We had to select a body of work from a leaflet from the Hereford Photography Festival 2011 and writ a reflective commentary about it.
The work I chose was Interrogations: Big Zone, Small Zone by Donald Weber. The image I could see was fascinating, and the write up mentioned that the photographer had befriended a Ukrainian policeman and took photographs of criminals at the point of making a confession. I looked up more of the images as I was intrigued, and found images of people looking distressed and upset. There were some of people with guns to their heads. They all look really uncomfortable, which is also the feeling I had when I was looking at the images. This is usually a very private moment between the police and criminals, and to see it documented in this way made me feel like I shouldn’t be looking. Some are smoking and all are looking anxious. Knowing their lives may change for ever is also something I thought about, how this image also marked the end of their life as a free person, most are probably going to spend time in prison and things will never be the same for them and their families. I think this is a really thought-provoking body of work, and was fascinated by looking closely at more images as I found them online. It is documentary in the true sense, nothing about it is set up.
The second task was to watch a video of Jon Levy, the founder of Foto8, talking about documentary in the art gallery.
He talked about the main premise of the magazine being about storytelling, as reports rather than fictional stories. That is more about what documentary is in it’s raw form, presenting facts in the form of images. He mentioned a lot of issues that get reported on, such as political and environmental, and the fact that how different people may get involved in stories that may be close to them or in places far away. There are so many different perspectives out there and they want to show as many as possible within the gallery. This may be from people with a lot of experience or people with a little only. The intention of the photographer when they took the image is important – was it intended to tell a story or just as a piece of art?

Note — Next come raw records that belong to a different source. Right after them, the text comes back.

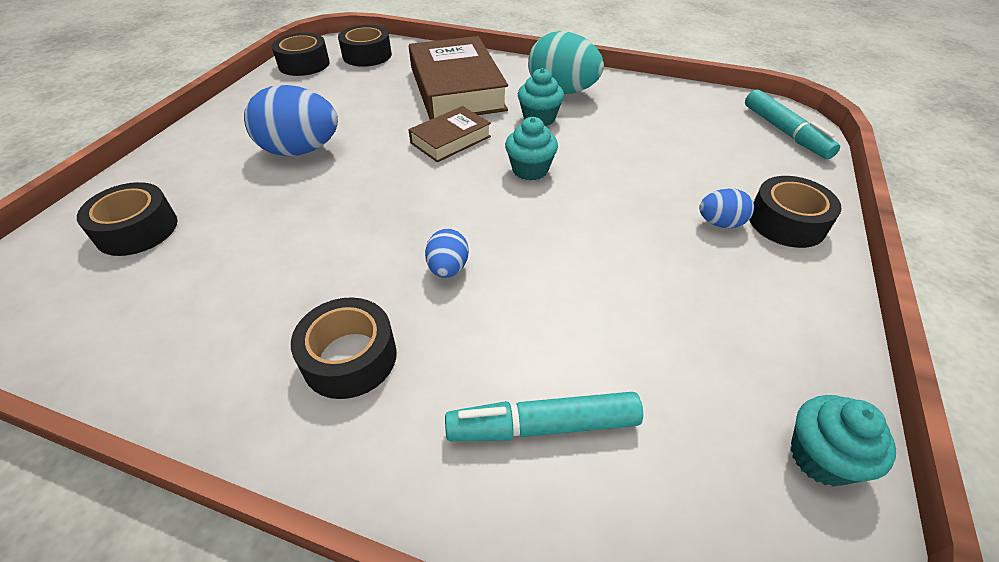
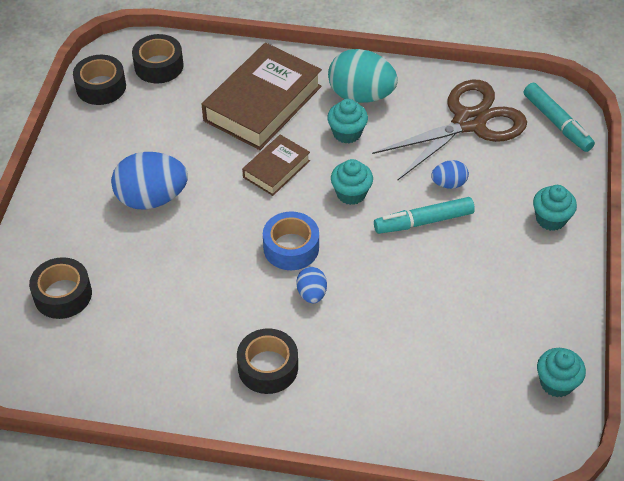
camera: 10 degrees left, 5 degrees up
brown book [409,36,508,120] -> brown book turned 60 degrees clockwise [202,43,322,150]
turquoise marker [445,392,643,441] -> turquoise marker moved to [374,197,475,234]
blue egg [699,188,754,228] -> blue egg moved to [431,160,469,189]
black tape [749,176,842,248] -> turquoise cupcake [533,185,577,231]
none -> blue tape [263,211,319,270]
none -> brown scissors [372,80,527,180]

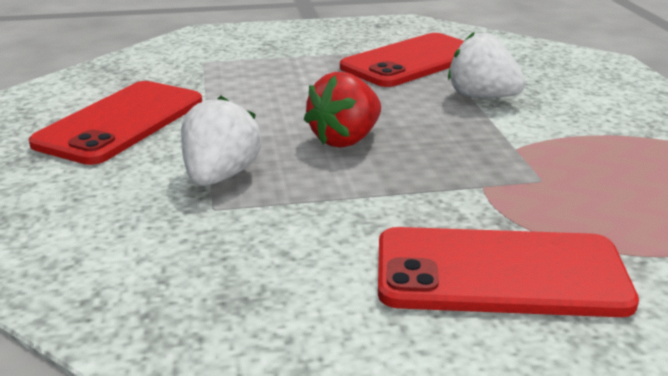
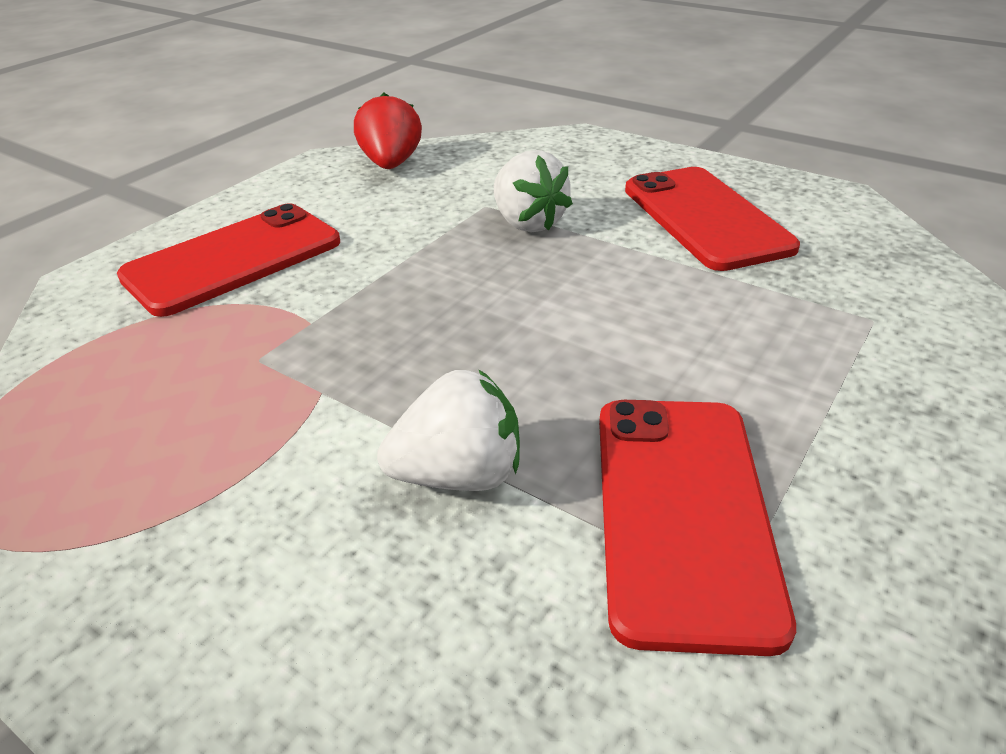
camera: 135 degrees right, 10 degrees up
red strawberry [304,72,381,148] -> red strawberry moved to [354,92,422,169]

He mentioned that some quieter stories may attract more than well known ones, something that I always like to see in galleries. He mentioned that photojournalism is sometimes perceived as the Western view of the world, but I hope that they are challenging that by presenting other views too. Since living in Asia, I have seen many other versions which challenge this. Jon also says there is no real hierarchy, it is more important how the images are shown in order to get us closer to the story.